Before the doctor, gravely considering, could answer, the sick woman startled them all by saying, almost fretfully, in a surprisingly clear and quiet voice:
"No—no—no, I want you, Norma!"
She groped blindly about with her hand, as she spoke, and Norma kneeled down, and covered it with both her own. Mrs. Melrose immediately began to breathe more easily, and sank at once into the stupor from which she had only momentarily roused.
Norma looked for instruction to the doctor, who presently decided that there was nothing more to be gained for a time; she joined them presently, with Chris, in the adjoining room. This was the same old room of her first visit to the house, with the same rich old brocaded paper and fringed rep draperies, with the same pictures, and a few new ones, lined on the mantel.
"Where are Mrs. von Behrens and Leslie?" Doctor Murray, who had known all the family intimately for years, asked Chris.

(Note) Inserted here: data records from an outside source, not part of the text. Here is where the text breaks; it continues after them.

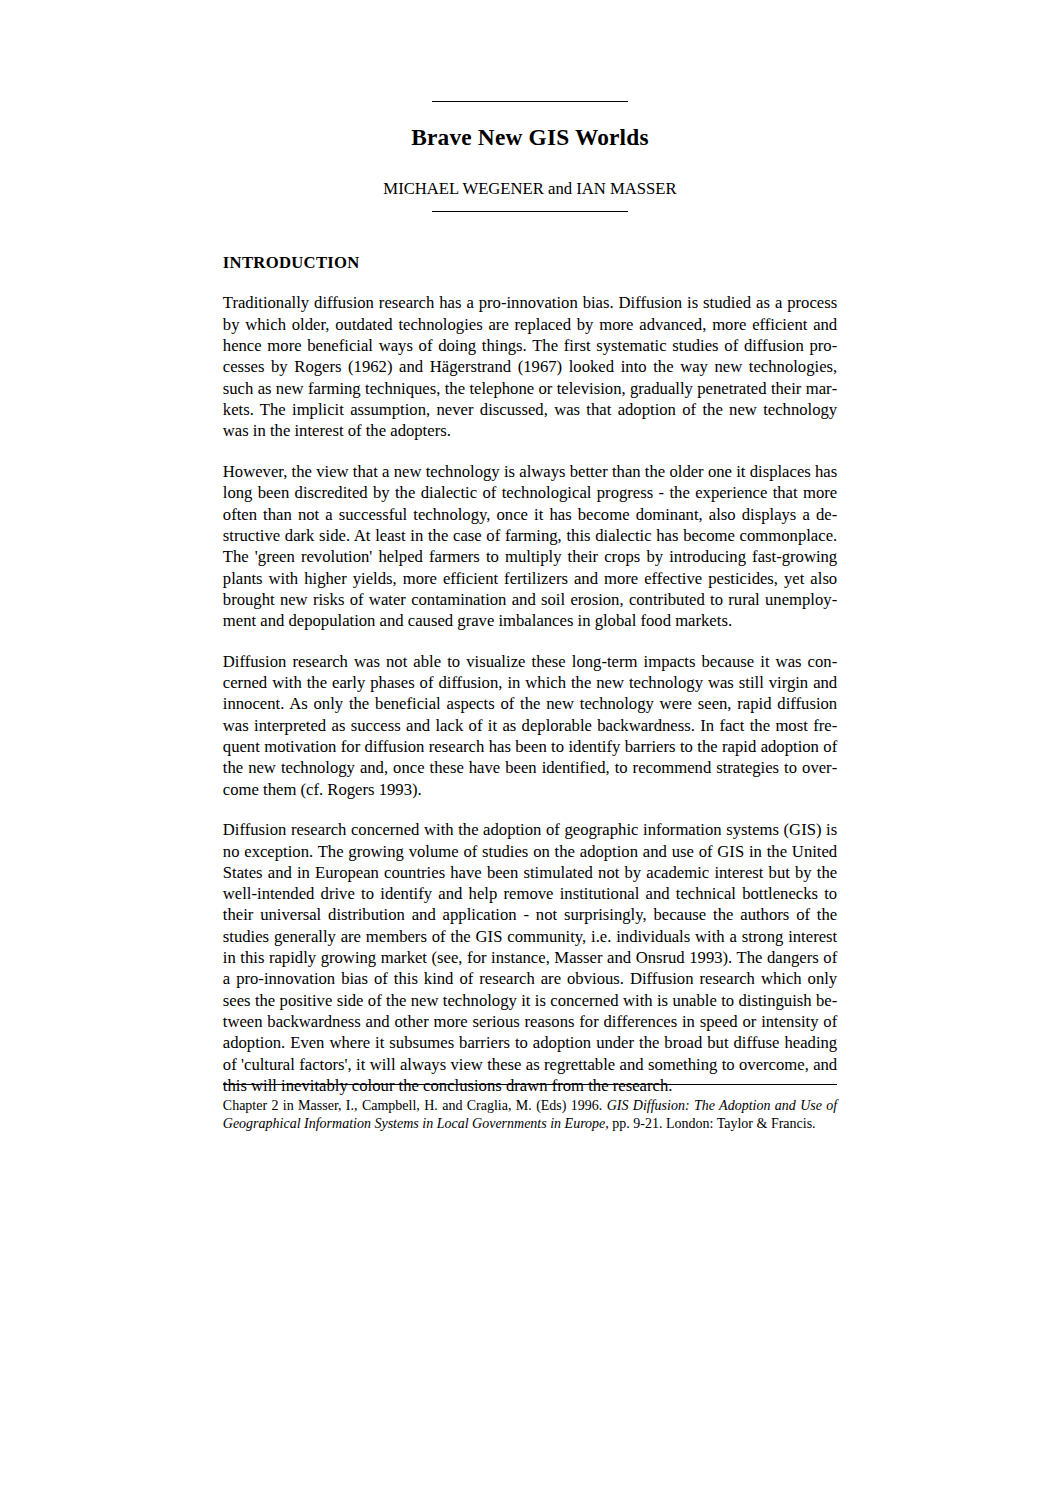Brave New GIS Worlds
MICHAEL WEGENER and IAN MASSER
INTRODUCTION
Traditionally diffusion research has a pro-innovation bias. Diffusion is studied as a process by which older, outdated technologies are replaced by more advanced, more efficient and hence more beneficial ways of doing things. The first systematic studies of diffusion processes by Rogers (1962) and Hägerstrand (1967) looked into the way new technologies, such as new farming techniques, the telephone or television, gradually penetrated their markets. The implicit assumption, never discussed, was that adoption of the new technology was in the interest of the adopters.
However, the view that a new technology is always better than the older one it displaces has long been discredited by the dialectic of technological progress - the experience that more often than not a successful technology, once it has become dominant, also displays a destructive dark side. At least in the case of farming, this dialectic has become commonplace. The 'green revolution' helped farmers to multiply their crops by introducing fast-growing plants with higher yields, more efficient fertilizers and more effective pesticides, yet also brought new risks of water contamination and soil erosion, contributed to rural unemployment and depopulation and caused grave imbalances in global food markets.
Diffusion research was not able to visualize these long-term impacts because it was concerned with the early phases of diffusion, in which the new technology was still virgin and innocent. As only the beneficial aspects of the new technology were seen, rapid diffusion was interpreted as success and lack of it as deplorable backwardness. In fact the most frequent motivation for diffusion research has been to identify barriers to the rapid adoption of the new technology and, once these have been identified, to recommend strategies to overcome them (cf. Rogers 1993).
Diffusion research concerned with the adoption of geographic information systems (GIS) is no exception. The growing volume of studies on the adoption and use of GIS in the United States and in European countries have been stimulated not by academic interest but by the well-intended drive to identify and help remove institutional and technical bottlenecks to their universal distribution and application - not surprisingly, because the authors of the studies generally are members of the GIS community, i.e. individuals with a strong interest in this rapidly growing market (see, for instance, Masser and Onsrud 1993). The dangers of a pro-innovation bias of this kind of research are obvious. Diffusion research which only sees the positive side of the new technology it is concerned with is unable to distinguish between backwardness and other more serious reasons for differences in speed or intensity of adoption. Even where it subsumes barriers to adoption under the broad but diffuse heading of 'cultural factors', it will always view these as regrettable and something to overcome, and this will inevitably colour the conclusions drawn from the research.
Chapter 2 in Masser, I., Campbell, H. and Craglia, M. (Eds) 1996. GIS Diffusion: The Adoption and Use of Geographical Information Systems in Local Governments in Europe, pp. 9-21. London: Taylor & Francis.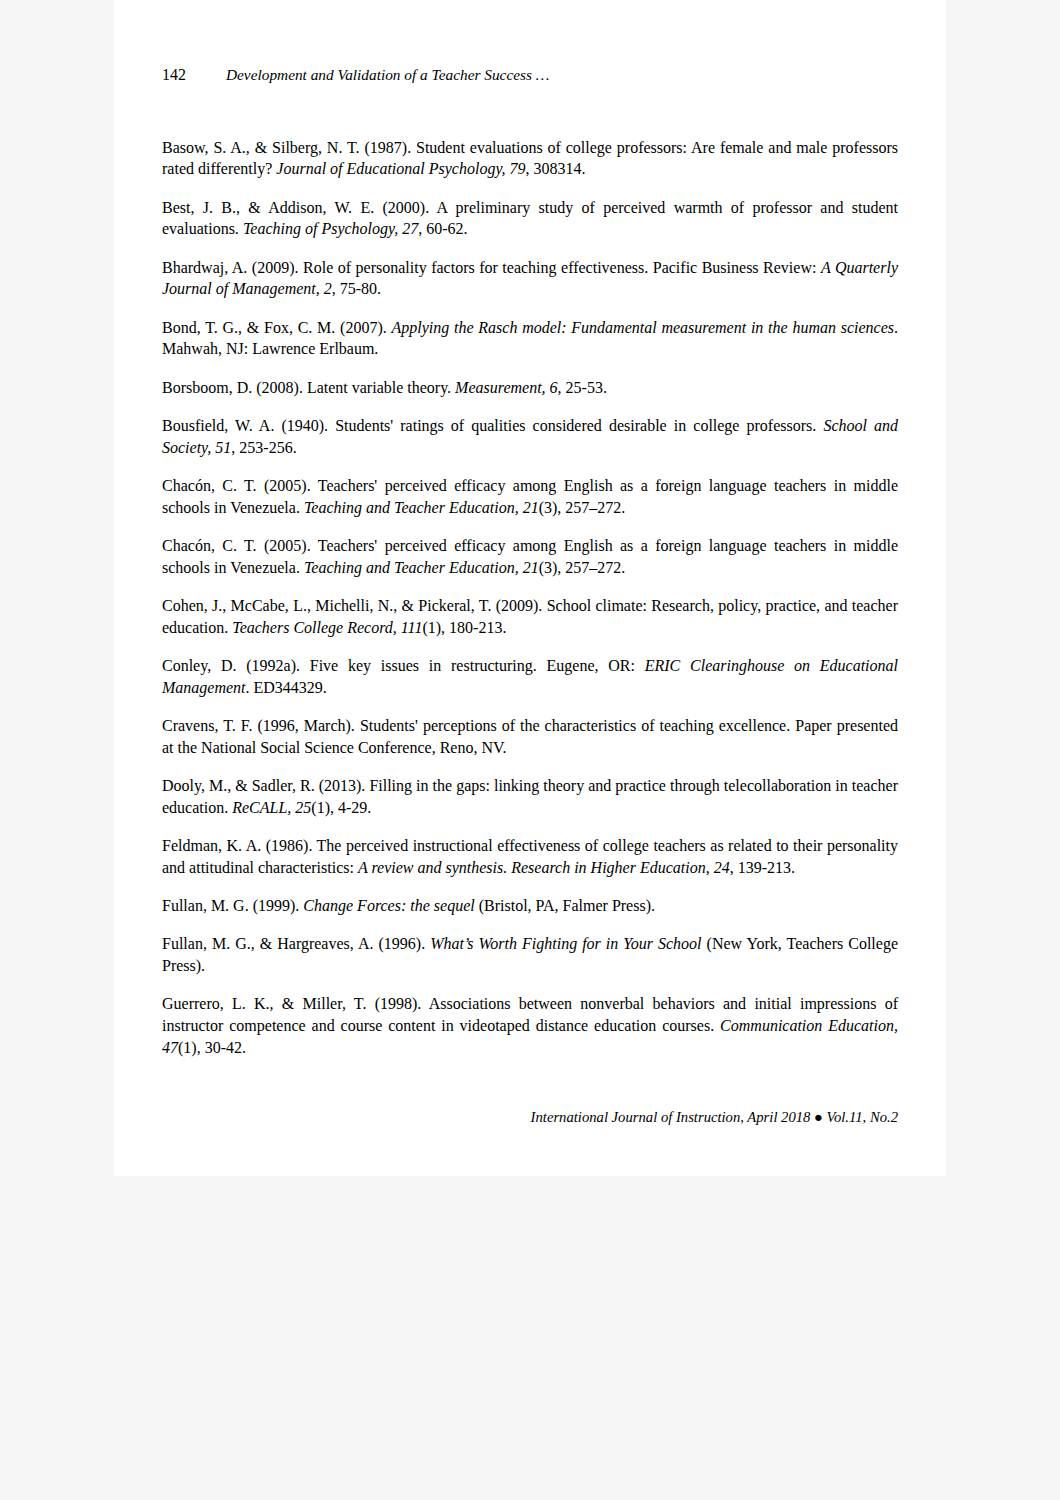142 Development and Validation of a Teacher Success …
Basow, S. A., & Silberg, N. T. (1987). Student evaluations of college professors: Are female and male professors rated differently? Journal of Educational Psychology, 79, 308314.
Best, J. B., & Addison, W. E. (2000). A preliminary study of perceived warmth of professor and student evaluations. Teaching of Psychology, 27, 60-62.
Bhardwaj, A. (2009). Role of personality factors for teaching effectiveness. Pacific Business Review: A Quarterly Journal of Management, 2, 75-80.
Bond, T. G., & Fox, C. M. (2007). Applying the Rasch model: Fundamental measurement in the human sciences. Mahwah, NJ: Lawrence Erlbaum.
Borsboom, D. (2008). Latent variable theory. Measurement, 6, 25-53.
Bousfield, W. A. (1940). Students' ratings of qualities considered desirable in college professors. School and Society, 51, 253-256.
Chacón, C. T. (2005). Teachers' perceived efficacy among English as a foreign language teachers in middle schools in Venezuela. Teaching and Teacher Education, 21(3), 257–272.
Chacón, C. T. (2005). Teachers' perceived efficacy among English as a foreign language teachers in middle schools in Venezuela. Teaching and Teacher Education, 21(3), 257–272.
Cohen, J., McCabe, L., Michelli, N., & Pickeral, T. (2009). School climate: Research, policy, practice, and teacher education. Teachers College Record, 111(1), 180-213.
Conley, D. (1992a). Five key issues in restructuring. Eugene, OR: ERIC Clearinghouse on Educational Management. ED344329.
Cravens, T. F. (1996, March). Students' perceptions of the characteristics of teaching excellence. Paper presented at the National Social Science Conference, Reno, NV.
Dooly, M., & Sadler, R. (2013). Filling in the gaps: linking theory and practice through telecollaboration in teacher education. ReCALL, 25(1), 4-29.
Feldman, K. A. (1986). The perceived instructional effectiveness of college teachers as related to their personality and attitudinal characteristics: A review and synthesis. Research in Higher Education, 24, 139-213.
Fullan, M. G. (1999). Change Forces: the sequel (Bristol, PA, Falmer Press).
Fullan, M. G., & Hargreaves, A. (1996). What’s Worth Fighting for in Your School (New York, Teachers College Press).
Guerrero, L. K., & Miller, T. (1998). Associations between nonverbal behaviors and initial impressions of instructor competence and course content in videotaped distance education courses. Communication Education, 47(1), 30-42.
International Journal of Instruction, April 2018 ● Vol.11, No.2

"Is it so serious, Doctor?" Christopher asked in turn, when he had answered. The doctor, glancing toward the closed door, nodded gravely.
"A matter of a day or two," he said, looking at the other old doctor for confirmation. "She was apparently perfectly normal last night, went to bed at her usual hour," he said, "this morning she complained of her head, when the maid went in at ten, said that she must have hurt it—struck it against something. The maid, a sensible young woman, was uneasy, and telephoned for me. Unfortunately, I was in Westchester this morning, but I got here at about one o'clock and found her as she is now. She has had a stroke—probably several slight shocks."
"Why, but she was perfectly well day before yesterday!" Norma said, in amazement. "And only ten days ago she came back from Florida, and said that she never felt better!"